Monday, April 14, 2008

as covered extensively here and here and here, we had a regular blog-ring circle jerk on saturday night. also, it was totally the smartest idea to drink a bottle of maker's mark after having a couple drinks at mama's. ACK! anyways, i don't even have energy to describe it because i think i'm dying of ebola or something except that it was super funs in a ridiculous loft and i made new bff's forever for life til eternity. here's shit i dumped off my camera:

pairs:

besos y fotos y david


white lightning and white chocolate


half black and gold

and mercedez broke out the cootie catcher (fortune teller for those not from the midwest) action:



i don't remember what my fortune was but i think it had something to do with blackalicious? or herpes. or something. whatever it was, it rang so very true that it shook me to my core and made me shudder in recognition. ACK!

Sunday, April 13, 2008

this is my life every day:


edit:
probably because i sometimes leave the house dressed like this:

Friday, April 11, 2008

dear madonna,



i know you're about 63 years old at this point, but you have a whole team of young, lithe, SUPERFABFRESH choreographers and brand coordinators to tell you what's "in" (misshapes! M.I.A.! those stoners who directed that new bjork video that debuted at deitch projects! leotards! hedi slimane!) and what's not (ugg boots! leggings! electroclash! juicy couture! scientology!) so you can co-opt year+ old phenomena and pretend that you're still relevant. so it is very hard for me to believe that they could not prevent you from doing the double finger guns in the middle of your new video with OF THE MINUTE PRODUCER TIMBALAND (of the minute, maybe, when aaliyah was still married to r. kelly in 1996) and JUSTIN TIMBERLAKE.

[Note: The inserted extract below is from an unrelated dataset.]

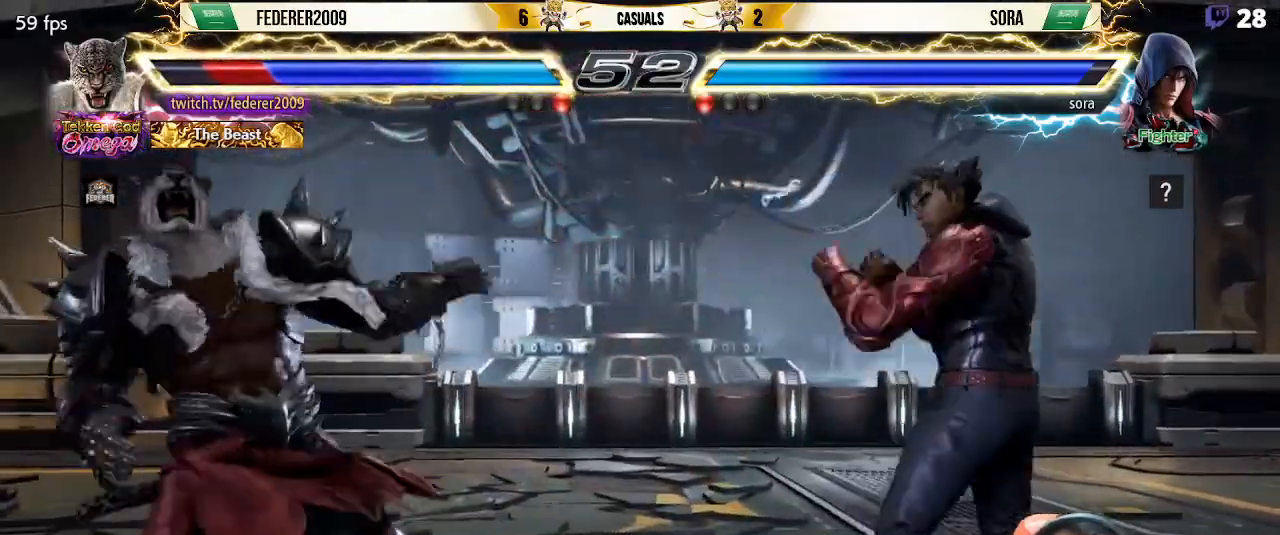
{"buttons": ["DPAD_DOWN", "DPAD_LEFT"], "left_stick": "center", "events": [[33, "DPAD_DOWN", "up"], [367, "DPAD_DOWN", "down"], [367, "DPAD_LEFT", "up"], [433, "DPAD_LEFT", "down"]]}
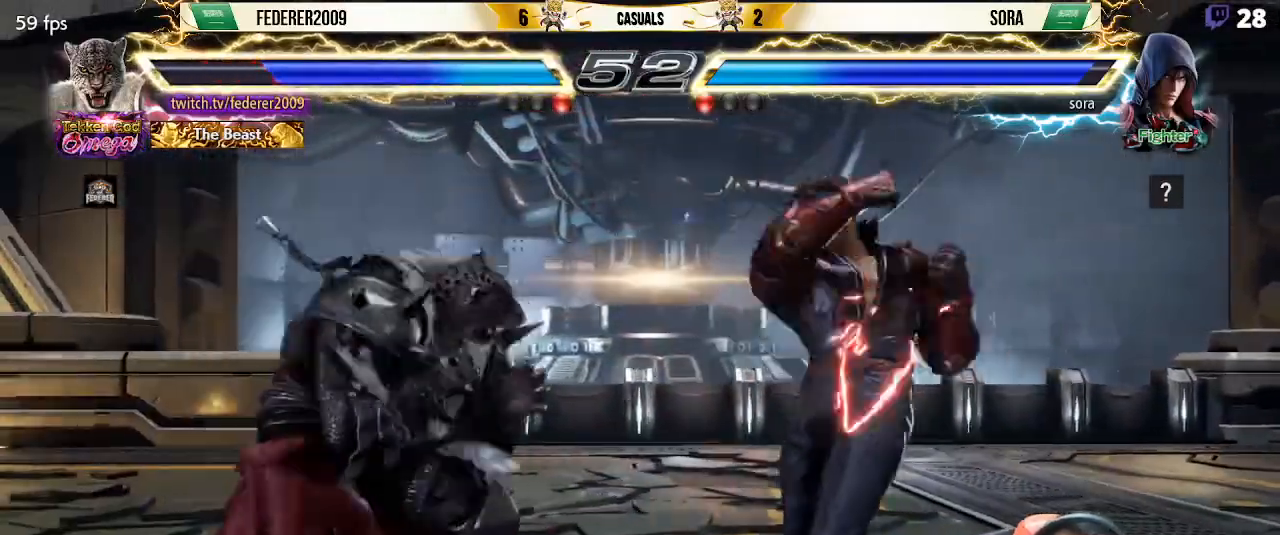
{"buttons": ["DPAD_DOWN"], "left_stick": "center", "events": [[100, "DPAD_DOWN", "up"], [433, "DPAD_DOWN", "down"], [433, "DPAD_LEFT", "up"]]}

i mean, were you just "free-stylin" for a couple counts and the director told you to "go with it! do what feels right!"? is it supposed to be a moment of irony in an otherwise completely straight-forward and boring video to SHOCK the viewers from their sleepiness and complicitness in perpetuating your delusion that you are not eligible for discounted movie tickets at the angelika? maybe. but i have to be straight with you. you look like this:





i really don't know what you're going for with this, but i do know that i L'O'L'd on the treadmill this morning and almost twisted my ankle. the only thing that made it alright was that somehow the next video they played somehow out-fagged yours. george michael is some kind of GAYNIUS!

xoxo,

hard liquor, soft holes

ps. i liked you better when you just did whatever bjork did a couple months later.